Asphalt
- Author: Carl Hancock Rux
- Publisher: Atria
- Publication date: May 18, 2004
- ISBN: 978-0-743-47400-9

= Asphalt (novel) =

2004 novel by Carl Hancock Rux

Asphalt is a dystopian novel of speculative fiction by American writer Carl Hancock Rux and published by Atria/Simon & Schuster in 2004. The novel was completed while Rux was briefly in residence at the famed Chelsea Hotel in New York City.

==Plot==
Racine, an expatriate DJ, returns from an ill-fated stay in Paris to a war-torn New York City and finds himself lodged in a deteriorating civil war era brownstone mansion in a Brooklyn neighborhood devastated by poverty and despair. Here he meets Manny, a crossdressing free spirit with a penchant for women and architectural history; Mawepi the stout bouncer and translator for the clairvoyant yet reclusive Holy Mother Lucinda; and Couchette, an emotionally scarred erotic dancer mired in denial regarding her famous jazz musician father's suicide. Immediately Racine finds himself creating the sonic backdrop for intense parties, orgies, and conversations while Manny and the other residents chase their dreams in a transitional New York. Couchette is the troubled spirit with whom Racine shares physically intimate and emotionally frustrating moments. The story weaves depictions of Racine's childhood, including his mother's death by fire when he was an infant; his experiences living with his brother, Frederick, in the custody of an uncle who is a disturbed religious zealot; Frederick's mysterious accidental death; Racine's eventual abandonment and years in foster care under the guardianship of a caring alcoholic; and the truth of his recent trip to France to visit a former schoolmate, Benoit, and his girlfriend.

==Themes==
Rux infuses his tale with Greek mythology, mirroring Racine's tragic life experiences with that of Euripides' Hippolytus who is physically dismembered by a monstrous force on his journey to redemption. The characters in Asphalt all employ different strategies for abandoning experiences that have consumed and distorted their views of reality and their conflict with memory. The novel poses rhetorically embedded questions about abandoned buildings and the psychological aftereffects of war-torn cities regarding how cultures and individuals handle suffering, loss, and unresolved tragedy.

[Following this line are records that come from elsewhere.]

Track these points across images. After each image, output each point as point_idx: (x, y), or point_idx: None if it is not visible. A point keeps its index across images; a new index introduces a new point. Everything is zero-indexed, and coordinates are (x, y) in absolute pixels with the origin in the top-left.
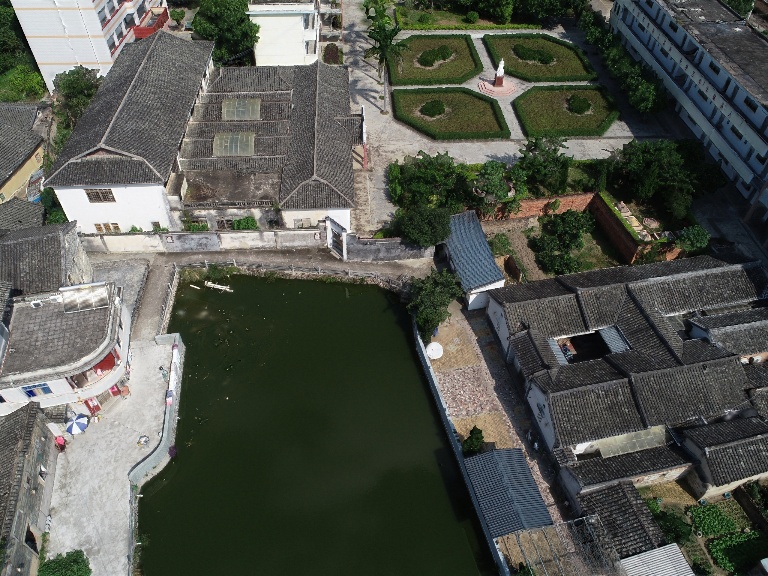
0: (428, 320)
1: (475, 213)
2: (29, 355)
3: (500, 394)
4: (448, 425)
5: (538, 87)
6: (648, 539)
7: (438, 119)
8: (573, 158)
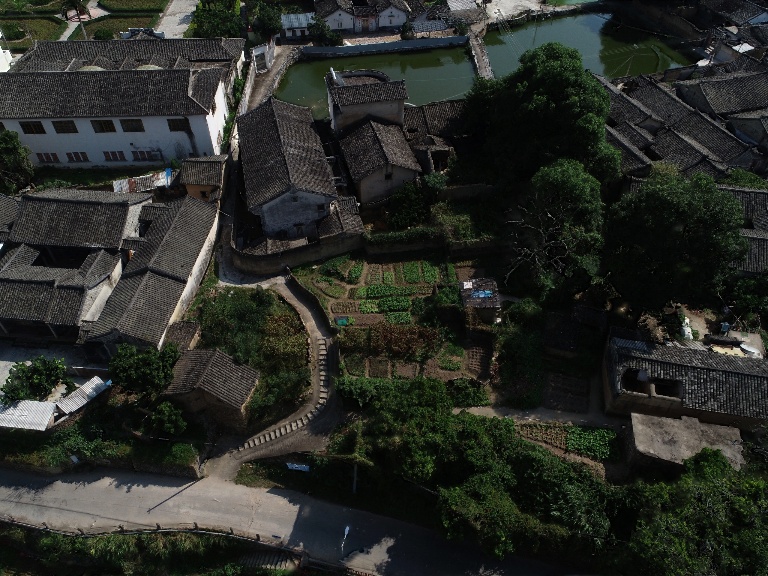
0: None
1: None
2: None
3: (372, 37)
4: (391, 45)
5: (101, 1)
6: (445, 6)
7: (119, 36)
8: (194, 3)
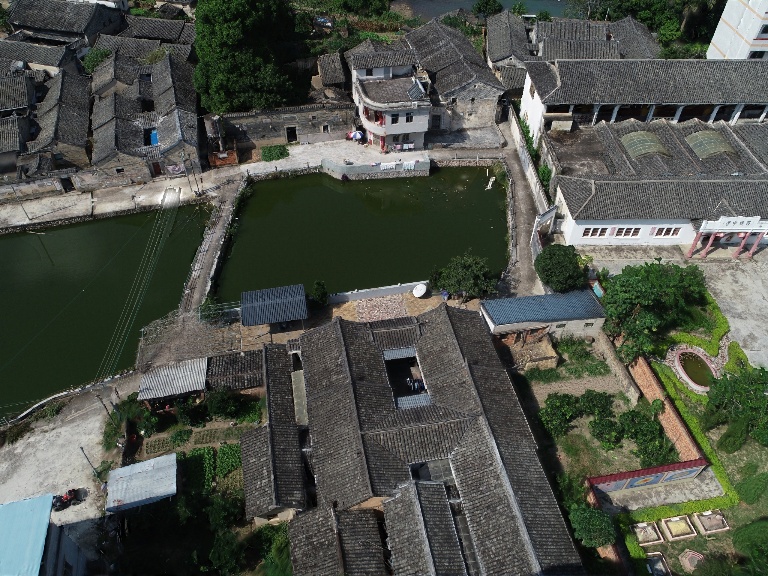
0: (441, 274)
1: (602, 315)
2: (375, 87)
3: None
4: None
5: None
6: None
7: None
8: None
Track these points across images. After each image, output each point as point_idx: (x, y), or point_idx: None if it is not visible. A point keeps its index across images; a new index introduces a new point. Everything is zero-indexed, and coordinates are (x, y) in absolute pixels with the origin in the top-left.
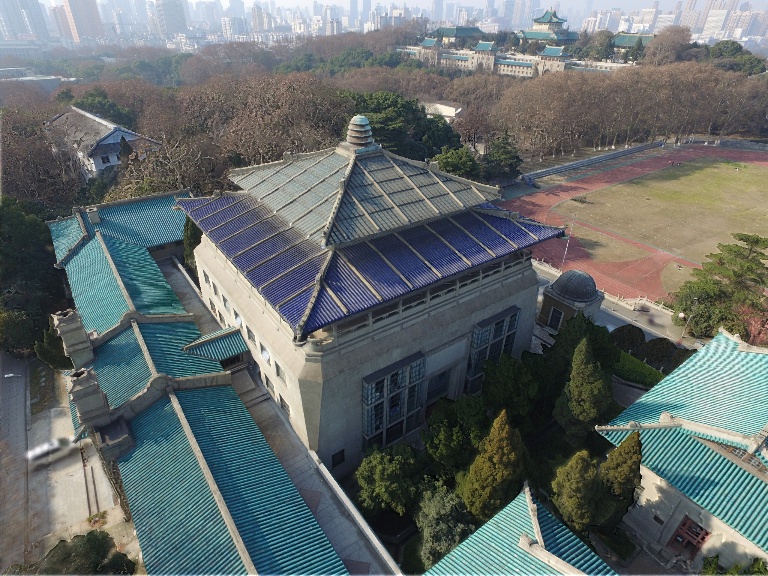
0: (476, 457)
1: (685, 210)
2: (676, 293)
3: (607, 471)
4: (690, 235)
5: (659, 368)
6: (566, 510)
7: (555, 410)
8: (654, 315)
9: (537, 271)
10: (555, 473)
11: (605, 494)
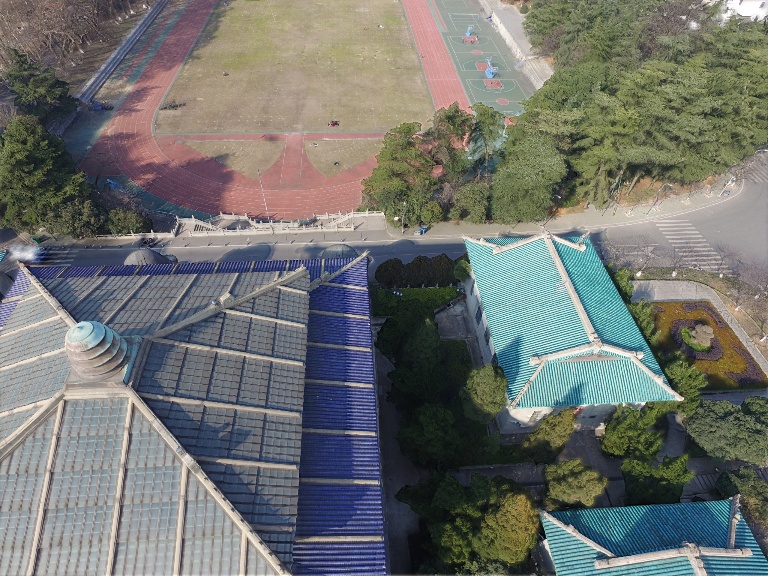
0: (505, 534)
1: (264, 74)
2: (365, 192)
3: (552, 439)
4: (291, 103)
5: (429, 282)
6: (571, 500)
7: (468, 414)
8: (369, 224)
9: (247, 240)
10: (478, 445)
11: (554, 451)
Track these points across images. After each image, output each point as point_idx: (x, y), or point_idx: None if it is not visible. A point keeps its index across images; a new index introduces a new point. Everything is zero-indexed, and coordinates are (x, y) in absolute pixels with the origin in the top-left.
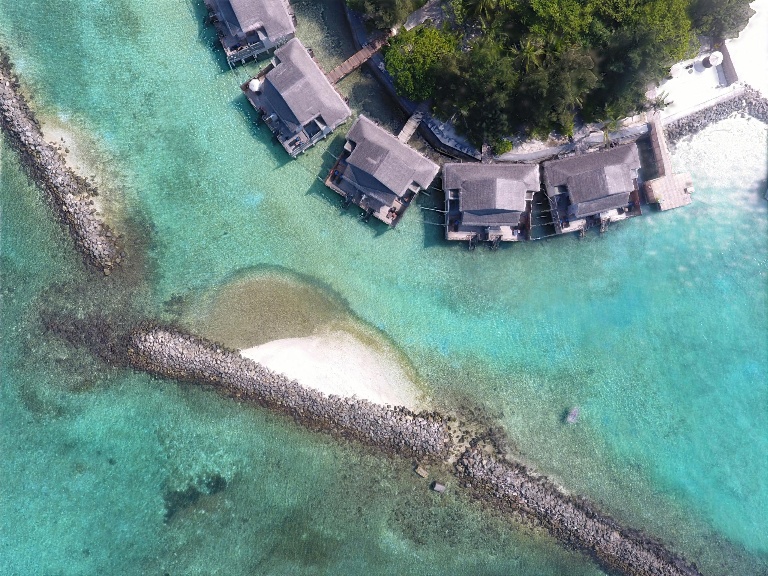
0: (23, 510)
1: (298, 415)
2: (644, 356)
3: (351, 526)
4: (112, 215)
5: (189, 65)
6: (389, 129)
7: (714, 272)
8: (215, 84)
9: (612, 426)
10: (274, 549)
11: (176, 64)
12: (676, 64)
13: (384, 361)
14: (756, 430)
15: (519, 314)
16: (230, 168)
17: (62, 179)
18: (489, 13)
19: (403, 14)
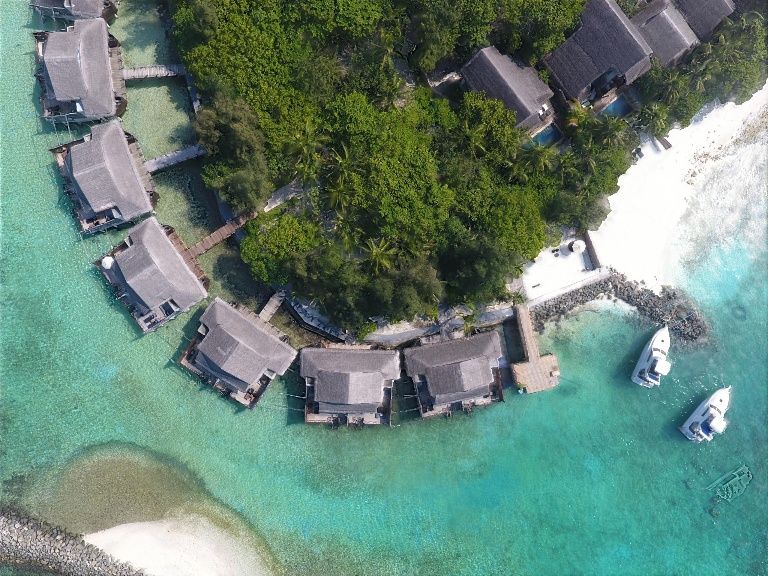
0: None
1: None
2: (511, 539)
3: None
4: None
5: (46, 231)
6: (254, 303)
7: (582, 452)
8: (73, 251)
9: None
10: None
11: (32, 230)
12: None
13: (239, 547)
14: None
15: (384, 495)
16: (84, 339)
17: None
18: (345, 207)
19: (258, 204)
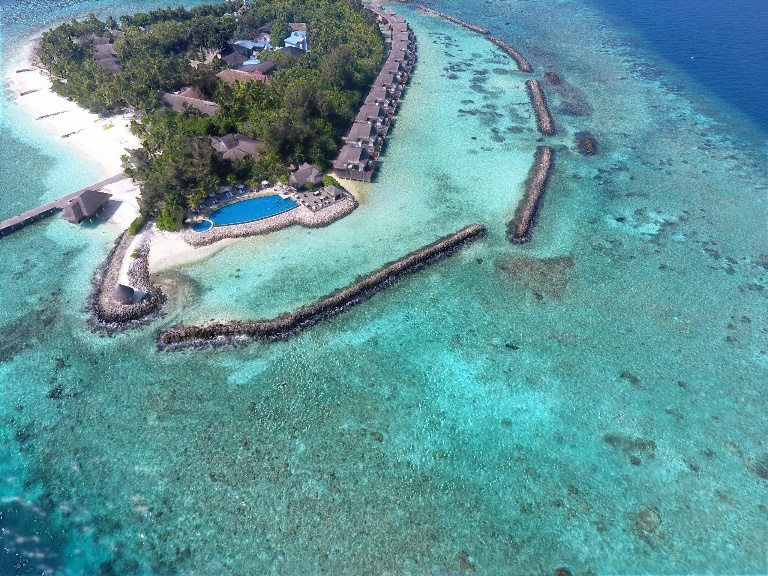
0: None
1: None
2: None
3: None
4: None
5: None
6: None
7: None
8: None
9: None
10: None
11: None
12: None
13: None
14: None
15: None
16: None
17: None
18: None
19: None
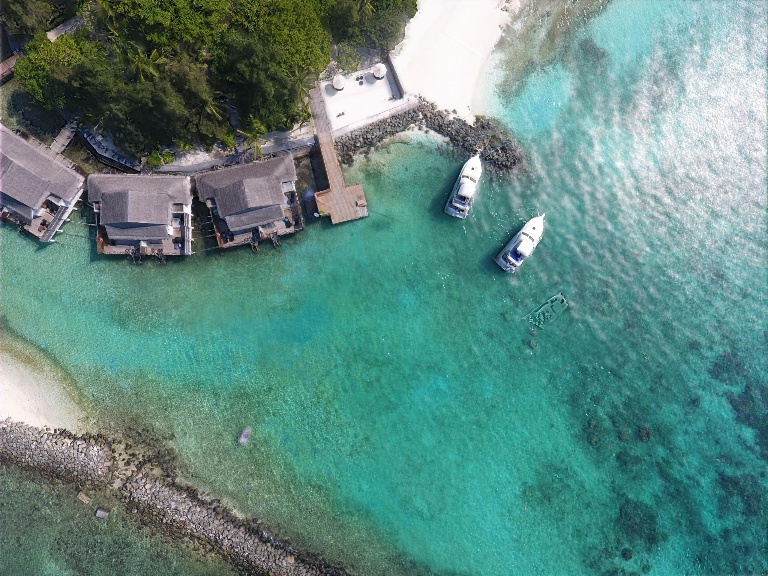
0: None
1: None
2: (325, 373)
3: (9, 557)
4: None
5: None
6: (51, 139)
7: (397, 286)
8: None
9: (291, 446)
10: None
11: None
12: (337, 75)
13: (44, 381)
14: (442, 447)
15: (192, 330)
16: None
17: None
18: (117, 20)
19: (28, 20)
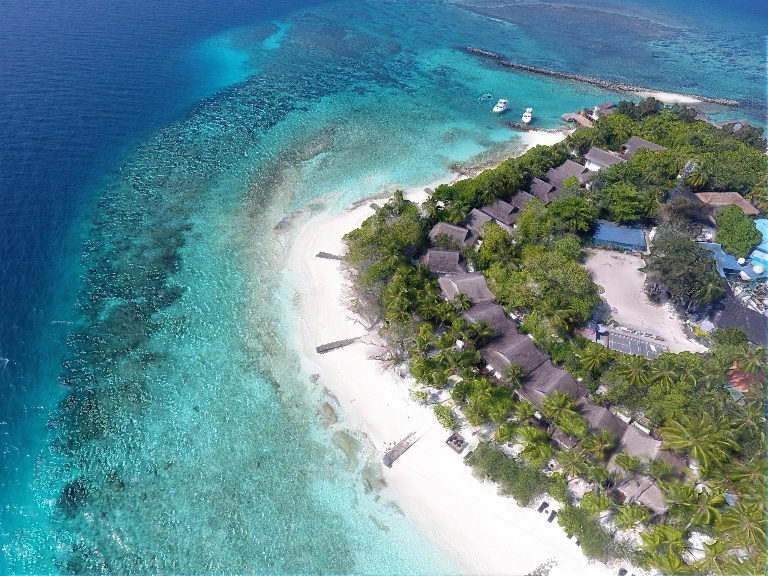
0: None
1: None
2: None
3: None
4: None
5: None
6: None
7: None
8: None
9: None
10: None
11: None
12: None
13: None
14: None
15: None
16: None
17: None
18: None
19: None
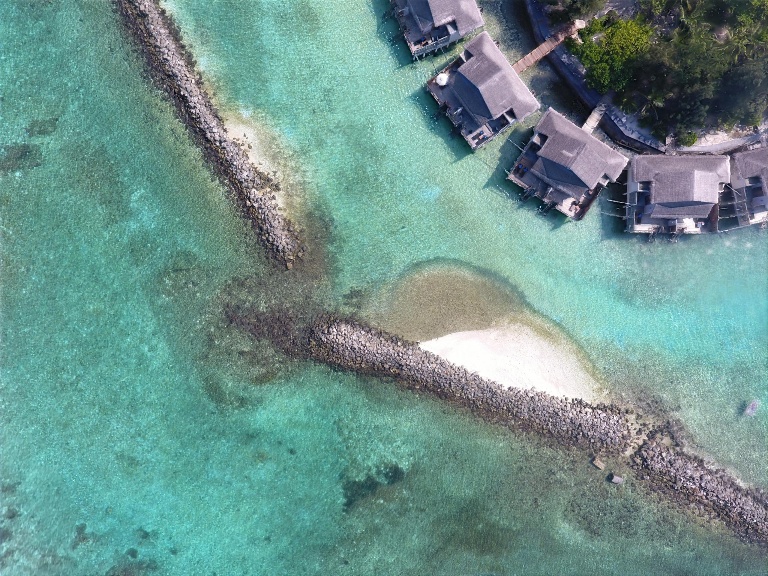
0: (207, 498)
1: (476, 407)
2: None
3: (527, 517)
4: (293, 210)
5: (368, 60)
6: None
7: None
8: (393, 79)
9: None
10: (451, 538)
11: (355, 59)
12: None
13: (561, 354)
14: None
15: (696, 307)
16: (408, 162)
17: (247, 175)
18: (690, 3)
19: (601, 5)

===Principal characters===
- Racine—the protagonist DJ returned from life abroad in France to a war-torn New York City
- Couchette —erotic dancer whose mother has absconded to Bali and whose jazz musician father killed himself in the very brownstone in which she now lives
- Manny—heterosexual transvestite drug dealer, a former student of architectural history; anti-imperialist radical and pyromaniac
- Benoit—Racine's childhood friend, a French American aspiring Post-Impressionist and neo-Symbolist filmmaker now living in La Croix-Rousse, a historical neighborhood in Lyon, France.
- Nathalie—Benoit's girlfriend
- Lucinda—Elderly Spanish-speaking spiritualist, known by her sobriquet "Holy Mother Santa"; the landlord of a squatter's den
- Mawepi—Lucinda's guardian and translator

===Secondary characters===
- Frederick—Racine's older brother who died mysteriously when they were children.
- Eddie—Racine's great uncle, a World War Two veteran turned disturbed religious zealot.
- Emma—Eddie's twin sister, Racine's maternal grandmother.
- Geneva—Racine's mentally ill mother who died in a fire when he and his brother were children.